Man liest: „Köln, 1935. Regnerischer Sonntagnachmittag". Die Frau sitzt herum und flucht über den Regen. Sie will raus, will Leute sehen, denn „früher konnte man sich doch wenigstens mit jemandem treffen" … 

- ein kleiner akustischer Einblick -


J`attends. Ich warte, damit endet Die Frau. Derzeit warten wir alle. Wir warten darauf, ein Stück weit unsere „Normalität" wiederzubekommen, uns wieder frei bewegen zu können und Freunde und Verwandte zu sehen.

Ich habe in den letzten zwei Monaten auch viel gewartet. Gewartet, dass es vorangeht, weitergeht. Doch nachdem unser Stück vorerst abgesagt wurde und klar war, dass das Conservatoire bis zum Ende des Sommers geschlossen bleibt, habe ich aufgehört zu warten. Habe versucht, im Hier und Jetzt anzukommen und meine wehleidige Laune beiseite zu schieben. Und so vergingen die Wochen, voll von Erlebnissen und verschiedensten Stimmungen, die ich hier kaum wiedergeben kann.

Heute ist Donnerstag, der 7. Mai. Wir sitzen zu viert im Garten, die Sonne scheint. Héloise interviewt ihren Vater per Telefon, Marceau schreibt an seiner These zu Shakespeare und Lucie liegt in der Hängematte und liest.
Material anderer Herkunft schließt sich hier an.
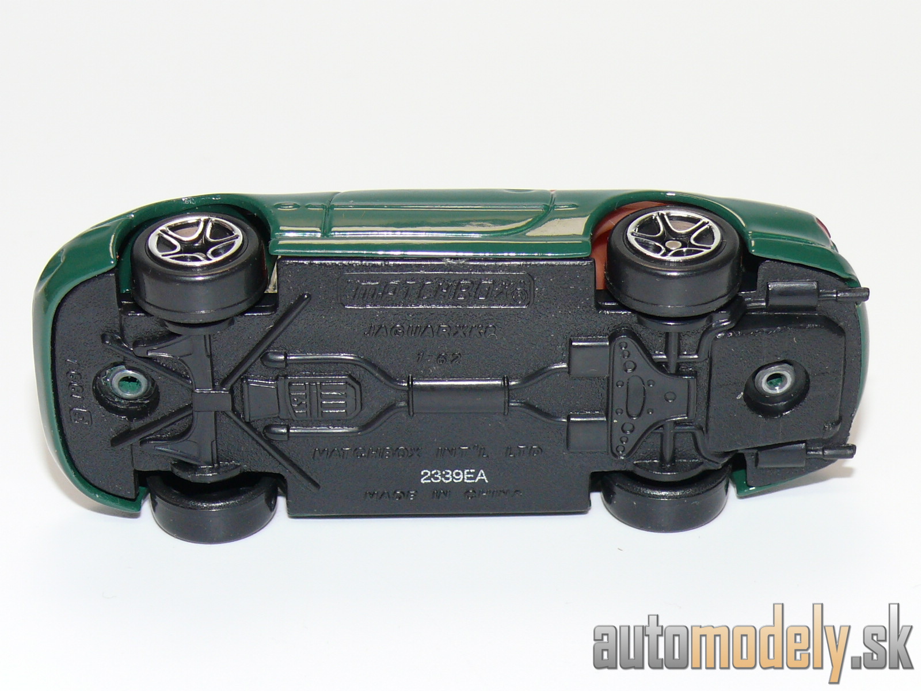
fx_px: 2980
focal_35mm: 112
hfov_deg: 17.6
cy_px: 346
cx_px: 460
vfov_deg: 13.2
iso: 100
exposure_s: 1/30
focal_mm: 14.1
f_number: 4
Und ich, ich glaube, dass ich mich noch lange an diese Zeit erinnern werde.

Seit Januar 2020 absolviert Magdalena Laubisch aus unserem Studiengang Schauspiel ein Auslandssemester im Rahmen des Erasmus-Programms in Paris.
Die Theaterakademie August Everding ist seit 2018 Inhaberin der ECHE (European Charta of Higher Education) und somit Mitglied des Austauschprogramms Erasmus+, das weltweit Studierenden und Dozierenden ganze Studiensemester oder kürzere Arbeitsaufenthalte im Ausland ermöglicht.